Both keyholder and caged male endlessly refer to orgasm control. Delaying ejaculation is almost universally considered the entire point of wearing a male chastity device. Now that I’ve spent a lot of time both in a device and wild while under Mrs. Lion’s orgasm control, I can say that being allowed to have erections but not orgasms is much easier to manage than having erections suppressed as well. Mrs. Lion’s “experiment” supports this.

While I was wild, she would have considerably more trouble getting me hard and aroused than she has had since keeping me in a male chastity device. She has attributed the change to the fact I like bondage and I am wearing the device. That’s certainly plausible. I disagree. It’s true that I like bondage and being locked in a chastity device. However, since I have been wearing one for years, it’s unlikely that I would be so strongly affected now.

Yes, I was wild for months but I have over five years of 24/7 wearing in the past seven years. The novelty of being relocked certainly wore off quickly. What can’t ever wear off is suppressing my erections. Since I get near-daily “exercise” when Mrs. Lion gets me hard, I am constantly reminded how much I like it when my cock is at full mast.

When she can get me to the edge, I’m also reminded how much I want to ejaculate. When she doesn’t, I am reminded of how much I love getting hard. While I was wild, it wasn’t a special treat to get hard. It was wonderful when Mrs. Lion stimulated me. Now the pleasure is doubled since just the erection is a big deal. Mrs. Lion playing with my penis is the cherry on top.

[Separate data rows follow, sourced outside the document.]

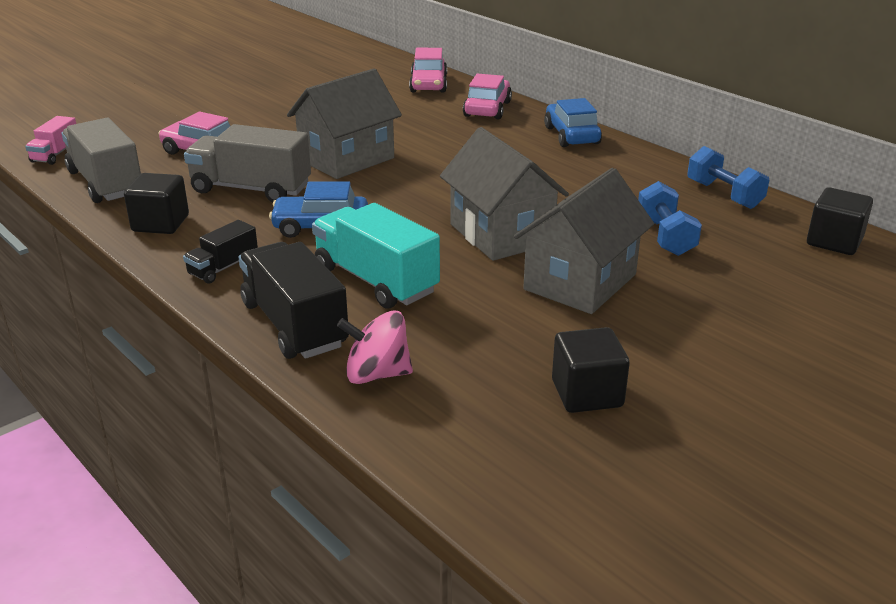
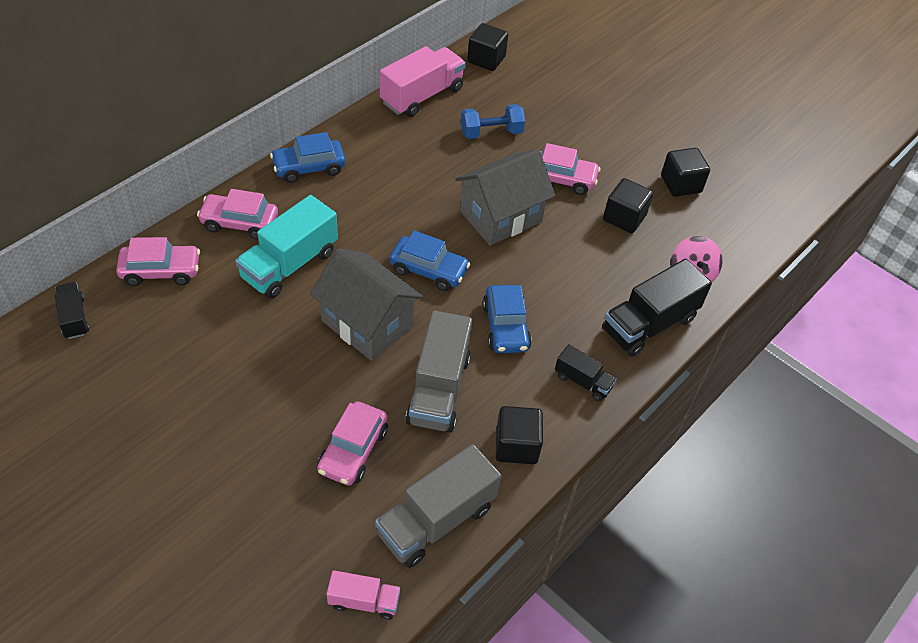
camera: 100 degrees left, 20 degrees up
turquoise truck [312,203,440,309] -> turquoise truck moved to [235,195,338,299]
grey house [514,168,654,314] -> pink car [540,143,600,195]
blue dumbbell [687,146,769,209] -> pink truck [380,46,466,117]
none -> black truck [55,282,89,339]
none -> blue car [390,230,470,291]
none -> black cube [603,178,653,233]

My point is that I am reminded several times a day, every single day how much I miss being allowed to get hard. If Mrs. Lion wanted to use releasing me and letting me get hard as an incentive to do things for her, it would be very powerful. I imagine that this incentive is at least as strong as being reminded that eventually, ejaculation will be allowed.

If you don’t believe me, try it out. Change the incentive from orgasm to a nice hard penis. The reward is being unlocked and allowed a nice stretch and tease. Orgasm isn’t even on the table. It doesn’t have to be.